_INSTRUCCIÓN DE TRABAJO 1:_
Según la entrevista sobre el Estado de bienestar, ¿qué obstaculizó los planes de privatización de la Seguridad Social en Estados Unidos?
_INSTRUCCIÓN DE TRABAJO 2:_
Extrae de la entrevista sobre el Estado de bienestar el tramo que va desde "R. En Estados" hasta "político, no científico.".

_TEXTO PROPORCIONADO:_
■ ■ ■ ■

P. ¿Y esa clase dirigente a la que antes se refería pone también en
tela de juicio el Estado de bienestar norteamericano?
R. En Estados Unidos, lo mismo que en Europa, gran parte de quienes
critican las garantías de empleo provistas por el Estado de bienestar son
profesores con puestos asegurados de por vida o economistas a los que se
recompensa por defender los argumentos del capital. El razonamiento económico
es, en realidad, ideológico y político, no científico.
P. ¿En qué medida esas críticas centran el debate político en Estados
Unidos?
R. De hecho, la defensa y la extensión del Estado de bienestar ha sido
y es uno de los ejes mayores de la política norteamericana. Después de las
últimas elecciones presidenciales, los republicanos querían reducirlo, poner un
límite a su expansión. Pero los planes de privatización de la Seguridad Social
se han visto entorpecidos por el escándalo de Enron y por la caída de las
bolsas. Los norteamericanos han perdido mucho dinero en la Bolsa, en particular
los pequeños ahorradores. Por otra parte, se sabe que el nivel de vida medio de
los europeos no es peor que el de los norteamericanos, pese a tener una
Seguridad Social con mayor cobertura, un mejor seguro de desempleo y, en
definitiva, un Estado de bienestar más universal e inclusivo.
P. Entonces, y frente a lo que parece desprenderse del triunfo de los
conservadores en la mayor parte de los países desarrollados, el futuro del
Estado de bienestar no está aún decidido.
R. El Estado de bienestar no es solamente una creación de la
izquierda. Como se sabe, la democracia cristiana tuvo también una participación
muy activa. La idea de que nadie debe vivir por debajo de un mínimo no es ni
siquiera patrimonio de los partidos democráticos, e inspiró lo mismo a la
izquierda comunista que a los nacionalsocialistas, a los fascistas de Mussolini
y, hasta cierto punto, a la Falange en España, por corrupta e ineficaz que fuese
su gestión. En cualquier caso, lo que hoy está en juego, debido a la competencia
global, es ese modelo de Estado de bienestar que pretende redistribuir los
beneficios sociales a partir de los impuestos. Se puede cerrar una fábrica en
Barcelona y abrirla en México o Brasil. O mejor en Corea o en China, donde un
Estado autoritario se encarga de que los sindicatos no creen problemas. Desde el
momento en que no existe ningún mecanismo internacional que asegure el
establecimiento de prestaciones sociales, las empresas buscarán los países con
un coste laboral más bajo, y esto supone una desventaja para los que mantienen
un coste más elevado. Incluido Estados Unidos. No tiene más que ir a San Diego o
a El Paso y cruzar la frontera. En estas circunstancias, cabe hacerse una
pregunta: ¿ante quién son responsables los Gobiernos? ¿Ante las empresas
globales que quieren producir más barato o ante los ciudadanos cuyas condiciones
de vida se verán afectadas como consecuencia de las relaciones económicas con el
resto del mundo?

■ ■ ■ ■

_DATOS PROPORCIONADOS:_
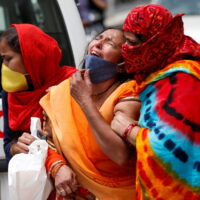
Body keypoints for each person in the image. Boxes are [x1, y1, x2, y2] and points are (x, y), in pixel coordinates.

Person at [111, 4, 200, 199]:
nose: (127, 49)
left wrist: (125, 128)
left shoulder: (183, 80)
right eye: (125, 41)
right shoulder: (159, 72)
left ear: (156, 42)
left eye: (132, 43)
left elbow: (170, 149)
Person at [40, 28, 141, 199]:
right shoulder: (63, 91)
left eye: (109, 43)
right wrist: (58, 166)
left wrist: (85, 102)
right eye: (98, 38)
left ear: (122, 66)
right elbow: (47, 141)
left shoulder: (128, 93)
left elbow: (120, 155)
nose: (99, 44)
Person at [0, 24, 76, 162]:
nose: (4, 65)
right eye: (3, 59)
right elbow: (8, 144)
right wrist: (15, 148)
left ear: (31, 56)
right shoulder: (10, 94)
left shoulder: (71, 83)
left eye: (8, 59)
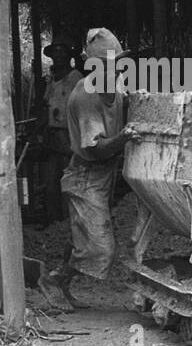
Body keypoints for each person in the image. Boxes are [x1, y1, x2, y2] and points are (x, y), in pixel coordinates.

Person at [39, 27, 137, 309]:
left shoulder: (115, 84)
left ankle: (62, 283)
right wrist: (125, 137)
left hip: (103, 174)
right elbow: (96, 147)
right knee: (101, 249)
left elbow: (123, 101)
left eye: (118, 63)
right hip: (85, 175)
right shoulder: (85, 96)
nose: (116, 69)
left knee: (85, 237)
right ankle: (54, 280)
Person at [39, 40, 82, 222]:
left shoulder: (76, 79)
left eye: (61, 53)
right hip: (53, 133)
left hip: (69, 134)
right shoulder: (50, 80)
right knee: (51, 181)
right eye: (54, 54)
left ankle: (69, 220)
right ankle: (53, 221)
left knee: (68, 177)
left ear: (68, 57)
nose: (57, 57)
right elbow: (45, 105)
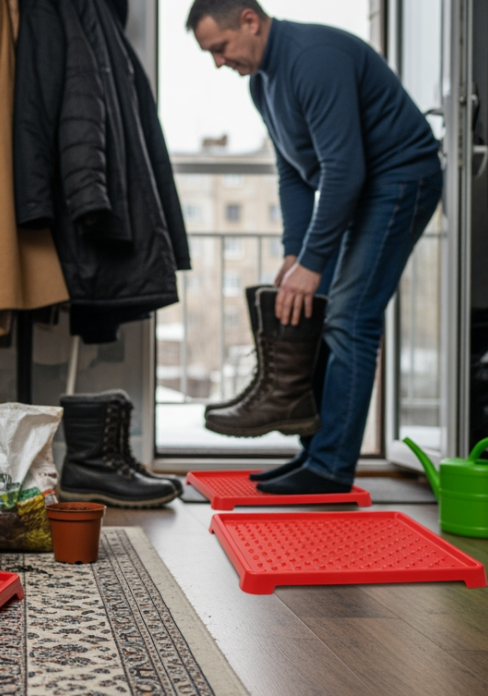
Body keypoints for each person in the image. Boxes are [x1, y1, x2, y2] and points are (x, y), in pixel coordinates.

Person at [189, 0, 442, 494]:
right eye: (209, 55)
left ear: (249, 20)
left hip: (401, 178)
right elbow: (294, 174)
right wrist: (294, 253)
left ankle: (329, 468)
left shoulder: (313, 58)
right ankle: (314, 454)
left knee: (351, 316)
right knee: (321, 310)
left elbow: (344, 170)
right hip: (365, 186)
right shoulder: (263, 84)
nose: (219, 62)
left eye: (219, 49)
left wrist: (314, 262)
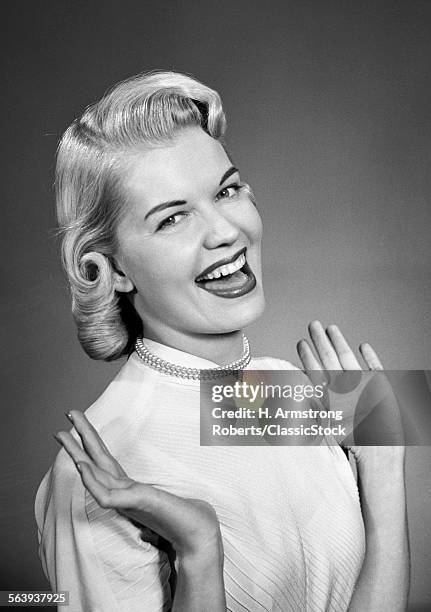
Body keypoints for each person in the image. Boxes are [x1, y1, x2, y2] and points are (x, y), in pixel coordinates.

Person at [35, 71, 409, 611]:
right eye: (172, 218)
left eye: (227, 190)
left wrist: (386, 465)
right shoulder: (97, 469)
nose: (225, 231)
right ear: (110, 269)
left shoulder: (286, 390)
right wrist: (199, 550)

■ ■ ■ ■

_RESPUESTA 1:_
El escándalo de Enron y la caída de las bolsas.

_RESPUESTA 2:_
R. En Estados Unidos, lo mismo que en Europa, gran parte de quienes
critican las garantías de empleo provistas por el Estado de bienestar son
profesores con puestos asegurados de por vida o economistas a los que se
recompensa por defender los argumentos del capital. El razonamiento económico
es, en realidad, ideológico y político, no científico.